Ken: For God’s sake, find something you enjoy doing. There will be tough times, whatever your career is, and if you basically know you’re doing something that feels right to you, you can put up with an awful lot of aggravation. But if you’re not at all sure that that’s what you want to do, your life is going to be a lot harder, emotionally.
You’re both authors. Why do you write?
Bill: One of my inspirations is a great-grandfather. He was 24 when he arrived in Nebraska and started to carve out 160 acres under the Homestead Act. I’m so curious about him. Why did he leave Kentucky? Why did he settle on the south side of the Republican River? How did he make it through the first winter? These are all questions I’ll never know the answers to. So part of my motivation in writing is to leave for my people who come behind me some idea of who I was and where they came from.
“There are just things that happen to your life that you’re tremendously grateful for.

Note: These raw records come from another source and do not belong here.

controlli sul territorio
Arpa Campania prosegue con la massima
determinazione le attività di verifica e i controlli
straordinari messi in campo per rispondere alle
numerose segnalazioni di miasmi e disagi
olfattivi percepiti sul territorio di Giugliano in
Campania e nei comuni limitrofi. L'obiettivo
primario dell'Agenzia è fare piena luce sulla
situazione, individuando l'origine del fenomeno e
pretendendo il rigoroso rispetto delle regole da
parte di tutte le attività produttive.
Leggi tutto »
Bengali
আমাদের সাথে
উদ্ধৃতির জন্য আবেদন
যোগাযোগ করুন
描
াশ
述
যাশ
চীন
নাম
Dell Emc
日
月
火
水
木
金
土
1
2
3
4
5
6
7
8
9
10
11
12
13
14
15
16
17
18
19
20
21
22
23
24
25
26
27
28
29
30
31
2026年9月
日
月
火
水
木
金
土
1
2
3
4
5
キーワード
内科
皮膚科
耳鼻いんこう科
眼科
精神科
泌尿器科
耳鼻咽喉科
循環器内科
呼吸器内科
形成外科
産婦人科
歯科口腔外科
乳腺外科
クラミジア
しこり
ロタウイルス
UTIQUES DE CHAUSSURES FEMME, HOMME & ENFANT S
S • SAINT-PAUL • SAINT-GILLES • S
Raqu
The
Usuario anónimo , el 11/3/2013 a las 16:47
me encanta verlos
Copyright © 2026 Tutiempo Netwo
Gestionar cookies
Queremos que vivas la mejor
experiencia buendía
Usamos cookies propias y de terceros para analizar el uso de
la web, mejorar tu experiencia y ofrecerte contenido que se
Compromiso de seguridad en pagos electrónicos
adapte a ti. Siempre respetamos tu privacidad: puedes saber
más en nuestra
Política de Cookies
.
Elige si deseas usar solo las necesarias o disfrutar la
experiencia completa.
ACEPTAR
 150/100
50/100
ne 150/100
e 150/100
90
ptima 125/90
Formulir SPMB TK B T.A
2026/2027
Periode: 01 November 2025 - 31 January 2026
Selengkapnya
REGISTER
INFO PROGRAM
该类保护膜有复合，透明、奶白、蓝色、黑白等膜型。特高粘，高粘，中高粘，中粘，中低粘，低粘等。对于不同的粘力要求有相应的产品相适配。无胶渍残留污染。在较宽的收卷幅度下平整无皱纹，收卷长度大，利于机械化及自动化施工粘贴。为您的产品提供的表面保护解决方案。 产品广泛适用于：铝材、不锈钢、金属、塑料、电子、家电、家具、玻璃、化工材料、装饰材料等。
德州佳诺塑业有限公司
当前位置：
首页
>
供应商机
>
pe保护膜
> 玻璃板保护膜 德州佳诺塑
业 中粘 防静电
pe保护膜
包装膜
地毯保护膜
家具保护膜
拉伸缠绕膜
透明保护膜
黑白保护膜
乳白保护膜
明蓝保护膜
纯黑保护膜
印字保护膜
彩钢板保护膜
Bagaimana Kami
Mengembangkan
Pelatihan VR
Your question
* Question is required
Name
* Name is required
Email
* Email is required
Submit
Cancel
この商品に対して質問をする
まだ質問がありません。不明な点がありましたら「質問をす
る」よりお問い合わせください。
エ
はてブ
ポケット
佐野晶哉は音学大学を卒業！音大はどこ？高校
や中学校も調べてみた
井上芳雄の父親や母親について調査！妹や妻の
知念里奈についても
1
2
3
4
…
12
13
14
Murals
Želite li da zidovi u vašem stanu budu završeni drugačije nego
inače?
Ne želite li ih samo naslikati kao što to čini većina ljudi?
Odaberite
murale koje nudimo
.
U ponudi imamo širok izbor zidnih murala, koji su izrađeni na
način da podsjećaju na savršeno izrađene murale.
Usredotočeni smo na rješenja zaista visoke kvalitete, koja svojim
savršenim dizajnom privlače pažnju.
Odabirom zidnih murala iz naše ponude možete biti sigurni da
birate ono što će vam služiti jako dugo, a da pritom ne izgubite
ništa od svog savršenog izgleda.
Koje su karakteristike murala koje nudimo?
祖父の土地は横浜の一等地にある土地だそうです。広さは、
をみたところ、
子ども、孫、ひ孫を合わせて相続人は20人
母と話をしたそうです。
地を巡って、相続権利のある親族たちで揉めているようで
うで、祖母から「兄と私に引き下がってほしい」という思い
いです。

And Carleton and time spent on my grandmother’s farm are two of those for me.” – Bill Buffett ’55
Ken: Bill, I hope you’ve read [Willa Cather’s] My Ántonia.
Bill: I have, and I’ll tell you, there’s a phrase in there that I want on my tombstone—although I’ll never actually have a tombstone. Jim Burden is narrating his story about growing up on the plains with this little girl, Ántonia. He meets her when she’s grown and has children of her own, and among his descriptions of her was “she was a rich mine of life.” To me, that’s a beautiful, beautiful term. And the other thing I want on my tombstone comes from another Willa Cather book, Death Comes for the Archbishop. The Archbishop is sick, and some acolyte is standing at his bedside. The Archbishop looks up and says, “I shall not die of a cold. I shall die from having lived.” Those two quotes, wow, they’re beautiful.
Ken: I was thinking that Ántonia’s family represents what your great-grandfather did.
Bill: Absolutely. I’m both full of Carleton and full of Nebraska, specifically Red Cloud, Nebraska [Cather’s hometown], and life on my grandmother’s farm, where I spent every summer of my boyhood. There are just things that happen to your life that you’re tremendously grateful for. And Carleton and time spent on my grandmother’s farm are two of those for me.
One of the legacies of the class of 1955 is the Jacques Lipchitz sculpture The Reader (1918) that’s on view in the Athenaeum at the library. You donated it?
Ken: We did. I think we raised eight thousand dollars. We sent Tom Zuck ’55 and Barbara Hanscom [Graham] ’55 from Philadelphia to visit the artist in New York. They said they wanted to buy a gift on behalf of our class, and Lipchitz replied, “I don’t normally sell anything at this price, but I guess I could let you have this one,” and he showed them a sculpture about 15 inches high. Last time I visited, the librarian told us that that statue is now the most valuable piece of art on the campus.
The college website states that what sets Carleton apart is “unmatched teaching in a close-knit community where intellectual curiosity leads to a lifetime of exploration.” At 90, it seems that statement still rings true for you both, from your career journeys to quoting Willa Cather to writing books of your own.
Ken: I think that statement really captures it.
Bill: I’ve just joined the board at the Metropolitan Opera. So I like to say I’m over the hill and still climbing.